Glioblastoma Precision Medicine Program
Analysis of tumors via next-generation sequencing (NGS) is now routinely used in clinical practice. The glioblastoma precision medicine program is to sequence all newly diagnosed WHO grade IV diffuse gliomas using our UCSF500 NGS panel since December 2017. The UCSF500 Cancer Panel assesses approximately 500 cancer-associated genes for mutations, copy number alterations, and structural rearrangements, including fusions. We review our experience over a 3-year period.

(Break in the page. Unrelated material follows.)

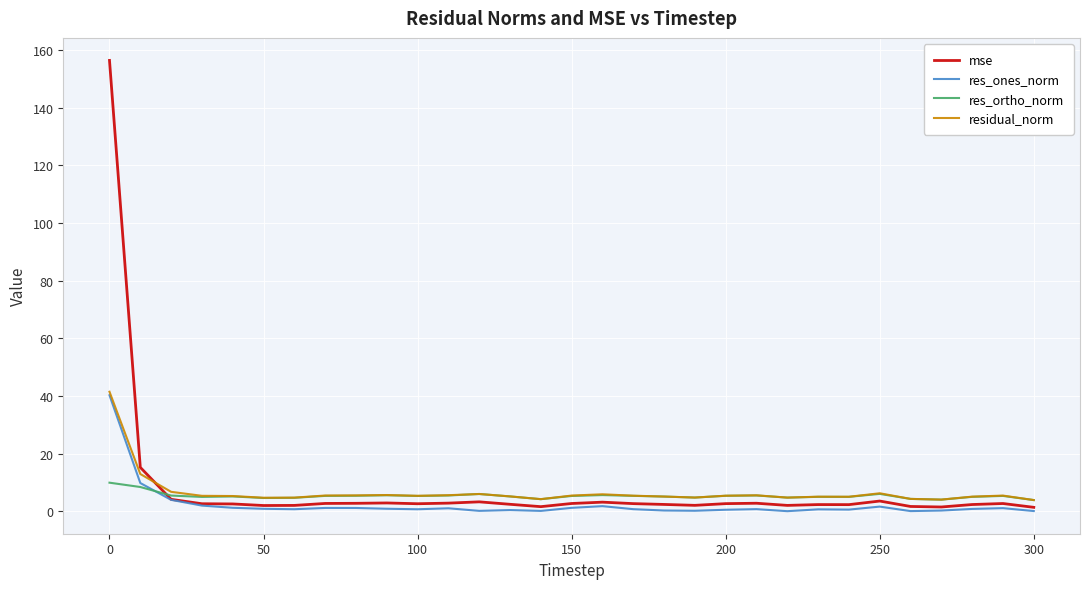

What is the average value of the res_ortho_norm series?

5.4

Predicting Tumor Biology Using Multi-modality MRI and Machine Learning
Non-invasive imaging markers of tumor burden, aggressiveness, and effects of therapy are critical in identifying the appropriate therapeutic strategy for an individual patient. The modalities that have shown the most promise in quantifying surrogate markers of malignant progression in patients with gliomas include H-1 MR spectroscopic imaging (MRSI), diffusion-weighted MRI and perfusion-weighted MRI. As recent efforts to standardize acquisition and processing protocols for accumulating multi-institutional datasets are underway, there is the potential for assembling results at a large enough scale to accurately predict the biological behavior of individual tumors. The majority of prior studies have focused on linking parameters from single imaging modalities to outcome or diagnostic classification in relatively small patient populations (<50), have not taken heterogeneity of the lesion into account, especially when defining outcome measures, and have used radiographic response as a surrogate marker of pathology. The overall goal of the project is to assess the clinical value of combining multi-parametric imaging with novel advances in statistical modeling, machine learning, and artificial intelligence to evaluate tumor heterogeneity and identify regions at risk for tumor progression in patients with glioma. Predictive spatial maps of tumor biology will be generated using image-guided tissue samples to link anatomic, physiological and metabolic imaging parameters with histological characteristics. This approach will contribute to patient care by directing tissue sampling to make more accurate diagnoses, improving the characterization of residual disease, assisting in the planning of focal therapy, and detecting malignant progression.